Depois de começar no futsal do Mauaense, Lulinha ainda passou pelas quadras do Santa Maria e da GM (ambas em São Caetano) antes de ir ao Corinthians. Aos 13 anos, disputou a Copa Diarinho – promovida pelo Diário –, competição que agitava o fim de semana nas quadras de futebol society do Grande ABC. Entretanto, participava “escondido” com a camisa do Jardim Estela, do técnico Campanha. “Meu pai ficava com receio, porque eu já jogava no Corinthians e não podia participar. Mas não ia a todos os jogos, só os mais importantes”, contou.

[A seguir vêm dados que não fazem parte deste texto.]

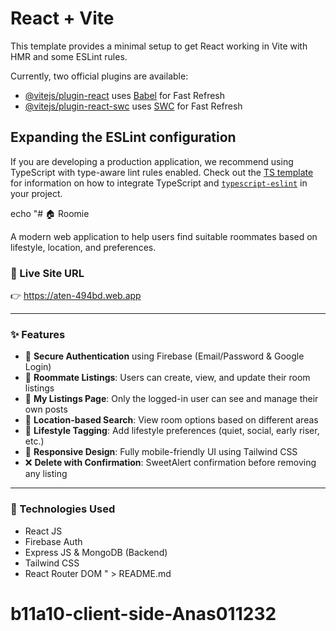 # React + Vite

This template provides a minimal setup to get React working in Vite with HMR and some ESLint rules.

Currently, two official plugins are available:

- [@vitejs/plugin-react](https://github.com/vitejs/vite-plugin-react/blob/main/packages/plugin-react) uses [Babel](https://babeljs.io/) for Fast Refresh
- [@vitejs/plugin-react-swc](https://github.com/vitejs/vite-plugin-react/blob/main/packages/plugin-react-swc) uses [SWC](https://swc.rs/) for Fast Refresh

## Expanding the ESLint configuration

If you are developing a production application, we recommend using TypeScript with type-aware lint rules enabled. Check out the [TS template](https://github.com/vitejs/vite/tree/main/packages/create-vite/template-react-ts) for information on how to integrate TypeScript and [`typescript-eslint`](https://typescript-eslint.io) in your project.

echo "# 🏠 Roomie

A modern web application to help users find suitable roommates based on lifestyle, location, and preferences.

### 🔗 Live Site URL
👉 https://aten-494bd.web.app

---

### ✨ Features

- 🔐 **Secure Authentication** using Firebase (Email/Password & Google Login)
- 📝 **Roommate Listings**: Users can create, view, and update their room listings
- 📩 **My Listings Page**: Only the logged-in user can see and manage their own posts
- 📍 **Location-based Search**: View room options based on different areas
- 💬 **Lifestyle Tagging**: Add lifestyle preferences (quiet, social, early riser, etc.)
- 📱 **Responsive Design**: Fully mobile-friendly UI using Tailwind CSS
- ❌ **Delete with Confirmation**: SweetAlert confirmation before removing any listing

---

### 🧪 Technologies Used

- React JS
- Firebase Auth
- Express JS & MongoDB (Backend)
- Tailwind CSS
- React Router DOM
" > README.md

# b11a10-client-side-Anas011232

O citado pai, Vanderlei, inclusive, foi por muitos anos porteiro do Estádio Bruno Daniel. Mesmo após a carreira de Lulinha decolar – depois do Timão, defendeu Estoril, Olhanense, Bahia, Criciúma, Ceará, Red Bull, Botafogo e Mogi Mirim – ele seguiu na função e, atualmente, trabalha no Ginásio Pedro Dell’Antonia. “É até engraçado. Tinha lugares que eu ia jogar e pessoas vinham falar comigo por causa dele, que trabalhou muito tempo no Brunão e conheceu muita gente. É meu maior fã.”

Inclusive, foi no Bruno Daniel onde fez seu segundo jogo como profissional no empate por 1 a 1 entre Ramalhão e Timão. “Entrei no segundo tempo com a galera toda gritando meu nome. Foi muito legal, do lado da minha casa.”